1. A method for processing question clustering in an automatic question and answering system, wherein the method comprises:
receiving a clustering request input by a writer;
acquiring a question set to be clustered from a database of unanswered questions based on the clustering request, wherein the question set to be clustered comprises at least one question to be clustered;
performing feature extraction on the question set to be clustered with a text feature extraction algorithm to output a question feature set, wherein the question feature set comprises at least one question feature;
determining whether the question feature set meets a preset splitting condition;
performing segmenting clustering on the question feature set with a segmenting clustering algorithm if the preset splitting condition is met, to output at least two question feature subsets; updating the question feature subsets to a question feature set, and determining whether the question feature set meets the preset splitting condition; and
outputting the question feature set as a clustering class cluster if the preset splitting condition is not met.
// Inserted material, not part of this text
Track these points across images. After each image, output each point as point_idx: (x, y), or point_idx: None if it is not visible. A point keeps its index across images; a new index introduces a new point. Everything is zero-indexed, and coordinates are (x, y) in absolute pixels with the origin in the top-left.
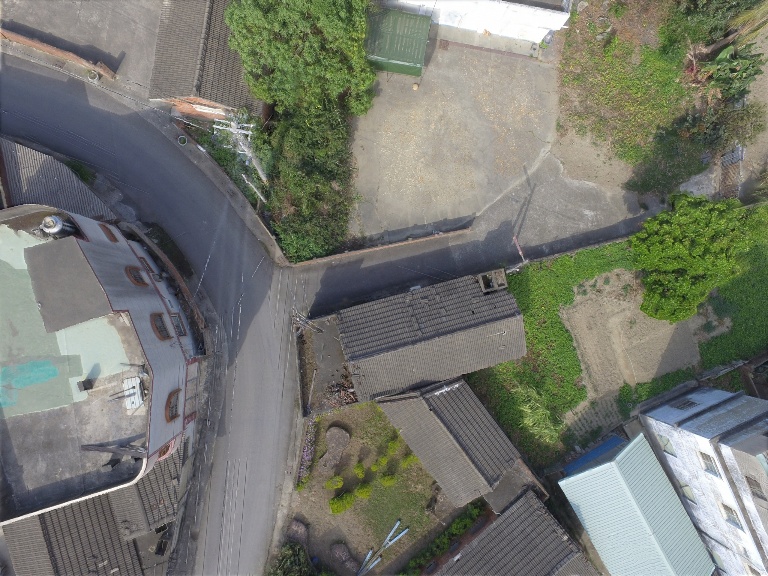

2. The method for processing question clustering in an automatic question and answering system according to claim 1, wherein determining whether the question feature set meets a preset splitting condition comprises:
determining whether the question feature set can be segmented into at least two question feature subsets based on at least two splitting clustering centers so that the average distance between all points in the question feature set and the original clustering center is greater than the average distance between all points in each feature subset to the splitting cluster center, wherein the preset splitting condition is met if the question feature set is capable of being segmented into at least two question feature subsets based on at least two splitting clustering centers, and the preset splitting condition is not met if the question feature set cannot be segmented into at least two question feature subsets based on at least two splitting clustering centers; or
determining whether the number of question features of the question feature set is greater than a preset splitting number, wherein the preset splitting condition is met if the number of question features of the question feature set is greater than a preset splitting number, and the preset splitting condition is not met if the number of question features of the question feature set is not greater than a preset splitting number.
3. The method for processing question clustering in an automatic question and answering system according to claim 1, wherein performing feature extraction on the question set to be clustered with a text feature extraction algorithm to output a question feature set comprises:
performing feature extraction on the question set to be clustered with a vector space model of an IT-IDF algorithm to output an initial feature set; and
performing feature mapping on the initial feature set with an LSI model to output the question feature set.
4. The method for processing question clustering in an automatic question and answering system according to claim 1, wherein prior to performing feature extraction on the question set to be clustered with a text feature extraction algorithm to output a question feature set, the method further comprises: preprocessing the question set to be clustered with a text preprocessing algorithm, wherein the text preprocessing algorithm comprises at least one of unification of traditional Chinese and simplified Chinese, unification of upper case and lower case, Chinese word segmentation, and stop word removal.
5. The method for processing question clustering in an automatic question and answering system according to claim 1, further comprising: performing a database field matching process on the clustering class cluster and storing the processed clustering class cluster in a cluster question database.
6. A device for processing question clustering in an automatic question and answering system, wherein the device comprises:
a clustering request receiving unit configured to receive a clustering request input by a writer;
a clustering question set acquiring unit configured to acquire a question set to be clustered from a database of unanswered questions based on the clustering request, wherein the question set to be clustered comprises at least one question to be clustered;
a feature extracting unit configured to perform feature extraction on the question set to be clustered with a text feature extraction algorithm to output a question feature set, wherein the question feature set comprises at least one question feature;
a splitting determining unit configured to determine whether the question feature set meets a preset splitting condition;
a first processing unit configured to perform segmenting clustering on the question feature set with a segmenting clustering algorithm when the question feature set meets the preset splitting condition to output at least two question feature subsets; update the question feature subsets to a question feature set, and determine whether the question feature set meets the preset splitting condition; and
a second processing unit configured to output the question feature set as a clustering class cluster when the question feature set does not meets the preset splitting condition.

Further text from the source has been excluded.